Was with Imagine mobile a good few years ago,utterly incompetent shower,against my better judgment I signed up to DD,big mistake,they repeatedly DD my account every second month,one month they did it five times,I nearly missed a mortgage payment and had to borrow money off my girlfriend and leg it to the bank to lodge mortgage money to my account,afer that I broke my contract with them,I have never dealt with more incompetent call service personnel in my life.

Try Vodafone,they have cheap packages,their call service people arent the greatest but their Tech support team are excellent

http://www.vodafone.ie/df/homebroadband/


----------



## shweeney (30 Jan 2011)

your current deal (as you've realised) is rubbish, even Eircom would be cheaper.

Vodafone - €45pm for 8Mb broadband, line rental and all Irish landline calls (plus to 3 free Vodafone mobile numbers).


----------



## rob30 (22 Feb 2011)

I have been with Imagine for 6 months now. With the laptop it is fine, but I cannot stream audio over an ipod or ipad for love nor money, and podcast downloads are painfully slow. 

I pay using my laser card.
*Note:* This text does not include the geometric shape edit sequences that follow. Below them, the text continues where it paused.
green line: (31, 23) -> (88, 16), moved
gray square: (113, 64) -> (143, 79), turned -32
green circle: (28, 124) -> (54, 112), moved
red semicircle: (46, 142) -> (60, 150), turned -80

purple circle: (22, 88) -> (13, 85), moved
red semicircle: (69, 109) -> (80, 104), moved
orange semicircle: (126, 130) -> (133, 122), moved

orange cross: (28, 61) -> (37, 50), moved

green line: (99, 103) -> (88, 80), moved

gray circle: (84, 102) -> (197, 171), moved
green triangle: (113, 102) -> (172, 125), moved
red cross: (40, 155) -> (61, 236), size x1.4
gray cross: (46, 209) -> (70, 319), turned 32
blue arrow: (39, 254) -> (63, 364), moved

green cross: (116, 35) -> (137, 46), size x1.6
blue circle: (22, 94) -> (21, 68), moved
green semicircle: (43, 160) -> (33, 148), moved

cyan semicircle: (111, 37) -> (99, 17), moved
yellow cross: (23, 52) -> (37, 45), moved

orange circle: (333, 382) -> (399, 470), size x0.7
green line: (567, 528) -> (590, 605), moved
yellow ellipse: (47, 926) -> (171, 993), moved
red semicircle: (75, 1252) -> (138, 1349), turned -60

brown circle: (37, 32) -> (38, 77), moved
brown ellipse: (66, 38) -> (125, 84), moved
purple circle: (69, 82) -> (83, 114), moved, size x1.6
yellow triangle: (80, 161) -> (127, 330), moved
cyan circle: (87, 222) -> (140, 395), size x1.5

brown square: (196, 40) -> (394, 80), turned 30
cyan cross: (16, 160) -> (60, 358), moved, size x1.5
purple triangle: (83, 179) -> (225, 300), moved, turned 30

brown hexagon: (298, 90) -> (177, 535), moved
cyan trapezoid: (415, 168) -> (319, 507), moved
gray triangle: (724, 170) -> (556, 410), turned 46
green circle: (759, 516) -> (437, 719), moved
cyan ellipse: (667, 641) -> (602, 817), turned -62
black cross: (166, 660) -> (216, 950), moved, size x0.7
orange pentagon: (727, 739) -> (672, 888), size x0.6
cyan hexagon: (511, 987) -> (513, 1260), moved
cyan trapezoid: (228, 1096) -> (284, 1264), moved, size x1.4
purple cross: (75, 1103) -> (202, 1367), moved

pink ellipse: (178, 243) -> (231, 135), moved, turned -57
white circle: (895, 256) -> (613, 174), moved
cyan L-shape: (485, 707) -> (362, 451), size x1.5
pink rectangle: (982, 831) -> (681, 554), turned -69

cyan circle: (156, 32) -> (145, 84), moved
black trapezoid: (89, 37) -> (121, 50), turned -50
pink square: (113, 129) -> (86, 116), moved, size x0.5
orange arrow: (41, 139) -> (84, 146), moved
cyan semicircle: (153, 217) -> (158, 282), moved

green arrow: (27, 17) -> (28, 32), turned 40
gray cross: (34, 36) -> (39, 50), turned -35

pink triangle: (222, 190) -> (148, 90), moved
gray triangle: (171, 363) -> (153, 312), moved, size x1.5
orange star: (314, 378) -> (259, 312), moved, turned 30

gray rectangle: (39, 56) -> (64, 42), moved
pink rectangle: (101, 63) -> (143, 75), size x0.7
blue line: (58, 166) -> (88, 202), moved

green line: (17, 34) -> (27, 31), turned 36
My bank gave me a new one as my old one was faulty, not expired. 

They tried to ring me once to say the payment had bounced but I could not take the call.  Then my service was cut.  Apparently they will only ring once, using a blocked number, and do not email. 

They kindly refunded me the reconnection fee, but it does not endear them to me!

Perhaps they need to learn to hard lesson learned by NTL.


----------